Imagine the CIA faked the moon landing. Imagine a behind-the-scenes documentary was made chronicling the making of that fake film. Imagine we found that footage. That’s Operation Avalanche, one of the most audacious films I saw this year at Sundance and one of the best films, too.
Operation Avalanche follows a quintet of CIA agents who, while searching for a Soviet mole within NASA, discover that NASA is unable to land on the moon and return home fast enough to beat the USSR. The agents have the bright idea to fake the moon landing using their filmmaking knowledge. Their cover at NASA is as a documentary film crew, so they keep the cameras rolling as they fake the moon landing. So Operation Avalanche is a found-footage, mockumentary about the greatest cover-up in history.
The filmmakers—Matt Johnson, Josh Boles, Owen Williams, Andrew Appelle, and Jared Raab—made the film by posing as documentary filmmakers at NASA and Shepperton Studios (because of course Stanley Kubrick makes an appearance in this film). They filmed inside Mission Control and the hallways of NASA. They shot on the sound stages Kubrick used to make 2001: A Space Odyssey. They didn’t have permission to do any of this, but in the spirit of their narrative about filmmakers shooting a film clandestinely, they did it anyway and used it in their film. Operation Avalanche blends fiction and reality in a way that serves both the film’s plot and theme.
The friendship between Matt Johnson and Owen Williams is the core of the film. Johnson’s ambition causes him to both brainstorm this lunar lie and endanger the lives of him and his friends. Operation Avalanche is about how ambition can blind someone to reality. This tendency of ambitious people is what convinces Matt that they can trick the American public in this way – America wants to believe it can get to the moon first, so they don’t question the footage they see of the moon landing. Operation Avalanche is a smart film.
It is also a enormously entertaining film. It demonstrates a keen sense of visual humor, which is all the more remarkable considering the off-the-cuff style of the film. Humor depends on timing, and even though the footage was captured on-the-fly, every joke hits. There are similarly astounding action scenes, including a car chase done in a single take that is as good as anything in Children of Men. Operation Avalanche feels loose and free, but this is the fluidity that comes from sharp artistic talent.
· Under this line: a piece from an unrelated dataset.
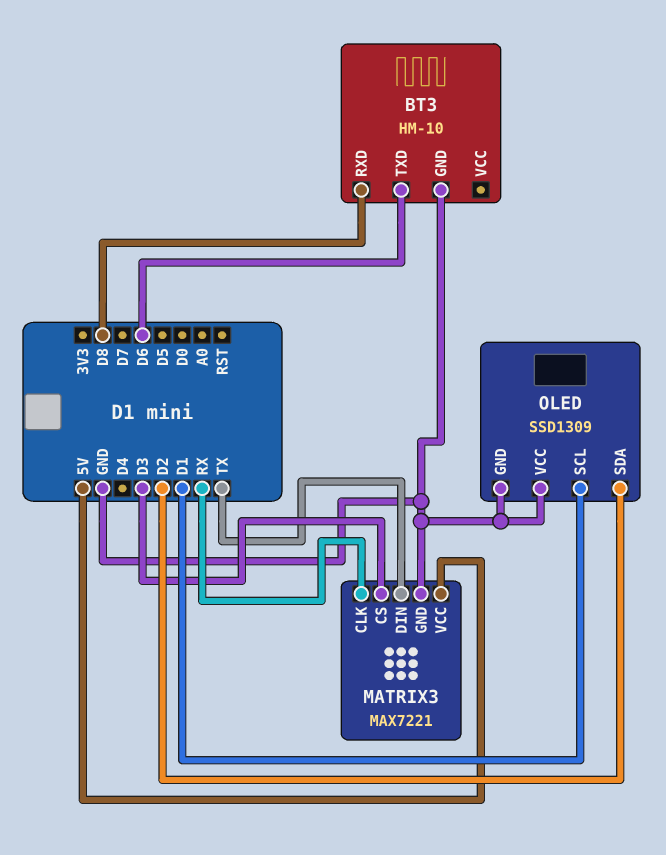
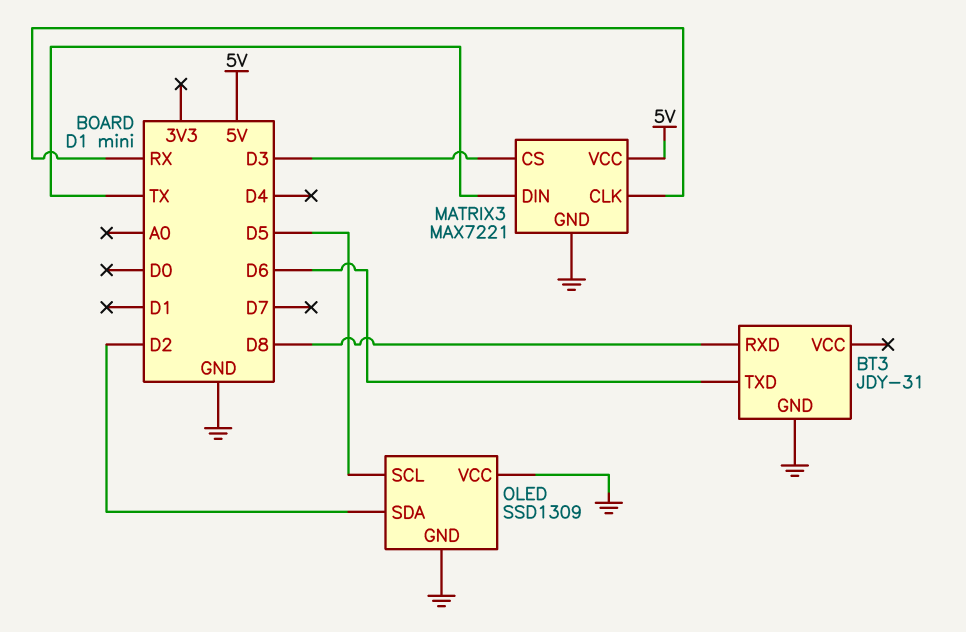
BT3: HM-10 -> JDY-31
OLED pin SCL: D1 -> D5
Operation Avalanche is the most fun I had at any movie at Sundance. It’s enthusiastic filmmaking that makes you delight at the ingenuity of these artists and aspire to be as joyful, adventurous, and thorough in your own work. Because of what it’s about, it also makes you hope to be humble lest your endeavors drive you to hazard the ones you love.
Operation Avalanche will be in theaters this coming summer. It was picked up by Lionsgate. Don’t miss it.